BEGIN Given information

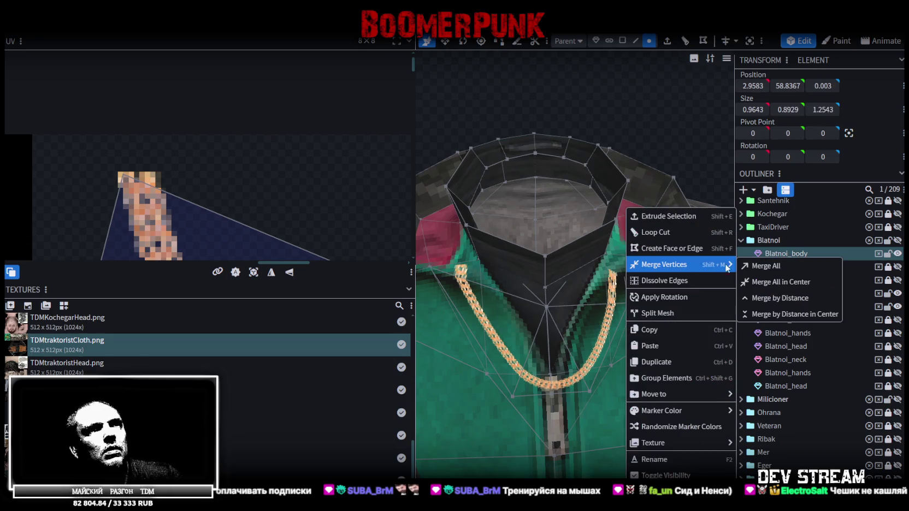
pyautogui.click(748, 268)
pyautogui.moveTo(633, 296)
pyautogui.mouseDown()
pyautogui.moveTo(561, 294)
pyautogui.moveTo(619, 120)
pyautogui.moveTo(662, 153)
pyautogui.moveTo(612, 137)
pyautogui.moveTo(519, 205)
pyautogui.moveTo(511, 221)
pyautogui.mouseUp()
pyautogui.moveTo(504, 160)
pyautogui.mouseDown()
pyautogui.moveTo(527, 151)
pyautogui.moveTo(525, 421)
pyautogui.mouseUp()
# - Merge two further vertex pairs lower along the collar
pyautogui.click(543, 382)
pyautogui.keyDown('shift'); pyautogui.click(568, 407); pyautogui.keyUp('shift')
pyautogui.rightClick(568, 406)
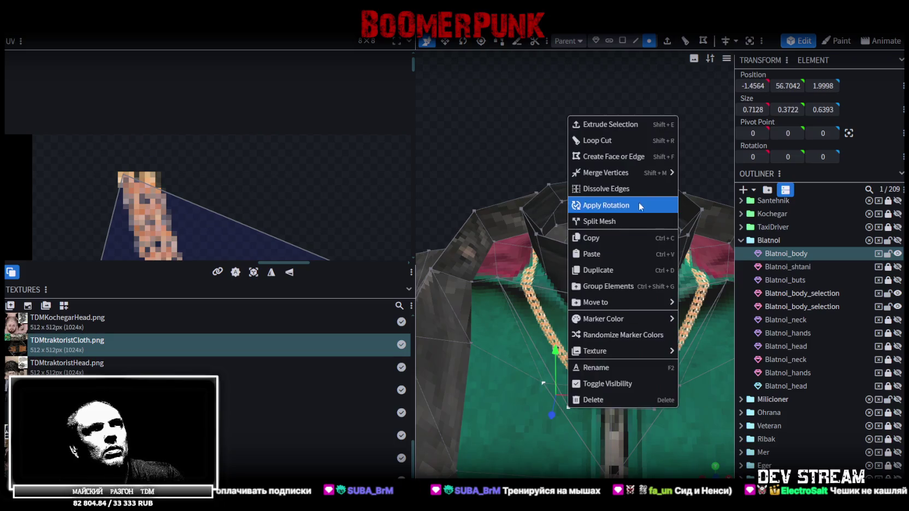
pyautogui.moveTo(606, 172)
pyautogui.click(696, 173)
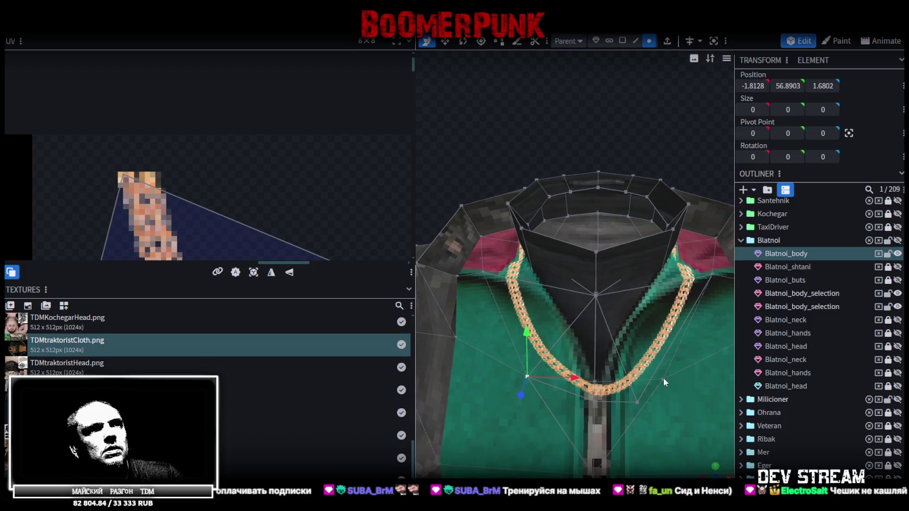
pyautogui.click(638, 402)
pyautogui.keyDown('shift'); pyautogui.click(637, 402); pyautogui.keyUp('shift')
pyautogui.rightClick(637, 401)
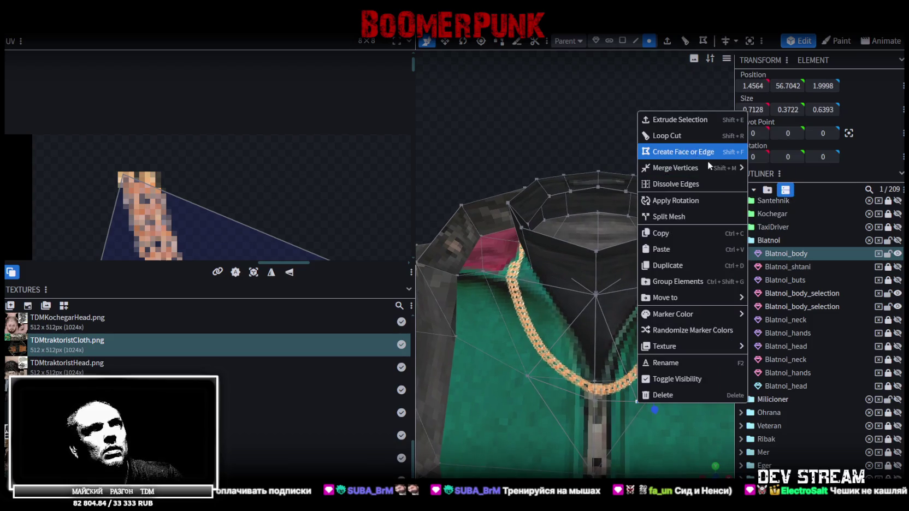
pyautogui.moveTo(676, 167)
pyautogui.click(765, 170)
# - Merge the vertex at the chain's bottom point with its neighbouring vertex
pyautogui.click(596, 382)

END Given information
BEGIN Given information

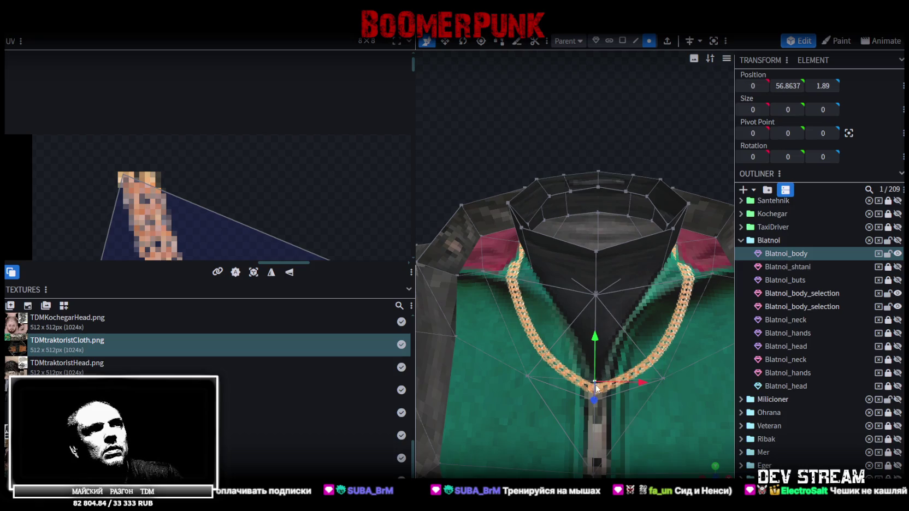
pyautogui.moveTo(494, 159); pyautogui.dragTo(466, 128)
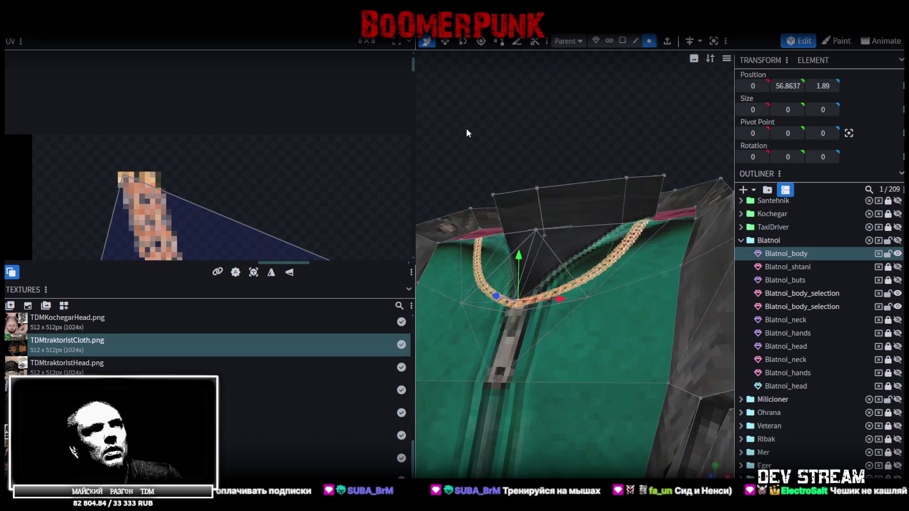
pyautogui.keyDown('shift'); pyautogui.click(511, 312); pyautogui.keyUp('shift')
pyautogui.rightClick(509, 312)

END Given information
BEGIN Given information

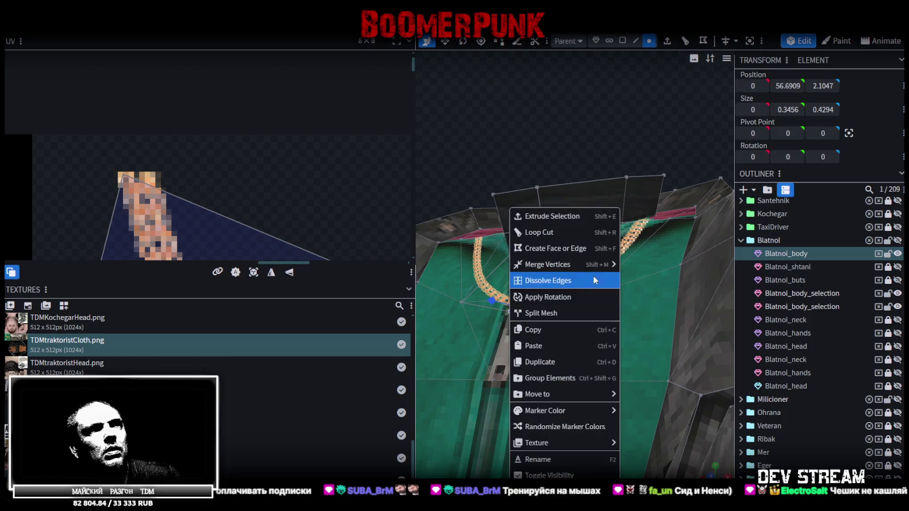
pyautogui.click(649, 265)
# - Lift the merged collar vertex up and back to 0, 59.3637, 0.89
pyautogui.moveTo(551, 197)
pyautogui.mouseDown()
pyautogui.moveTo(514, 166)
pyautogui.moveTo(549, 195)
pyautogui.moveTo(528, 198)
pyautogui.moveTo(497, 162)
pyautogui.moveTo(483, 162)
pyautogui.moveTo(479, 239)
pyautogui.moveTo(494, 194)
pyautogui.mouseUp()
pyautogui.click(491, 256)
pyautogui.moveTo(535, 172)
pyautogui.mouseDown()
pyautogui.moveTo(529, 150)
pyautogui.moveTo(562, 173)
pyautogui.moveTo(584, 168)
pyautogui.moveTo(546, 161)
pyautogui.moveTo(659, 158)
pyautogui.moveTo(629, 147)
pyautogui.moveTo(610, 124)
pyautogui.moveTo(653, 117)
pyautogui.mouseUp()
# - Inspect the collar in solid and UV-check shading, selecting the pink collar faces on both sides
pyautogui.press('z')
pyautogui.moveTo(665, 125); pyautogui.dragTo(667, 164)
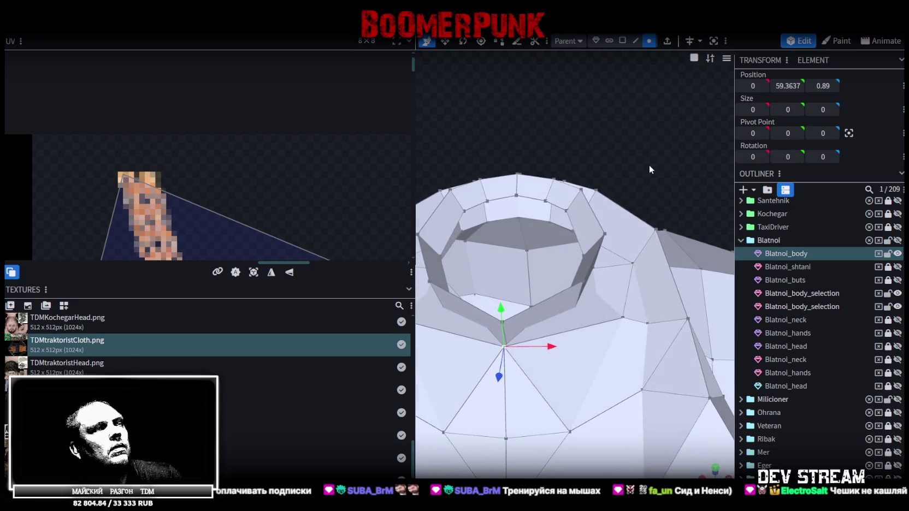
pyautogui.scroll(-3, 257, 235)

END Given information

**Required action:** Which lines in the material contain the word "vertex"? Pull each of them out.

**Result for this task:**
# - Merge two further vertex pairs lower along the collar
# - Merge the vertex at the chain's bottom point with its neighbouring vertex
# - Lift the merged collar vertex up and back to 0, 59.3637, 0.89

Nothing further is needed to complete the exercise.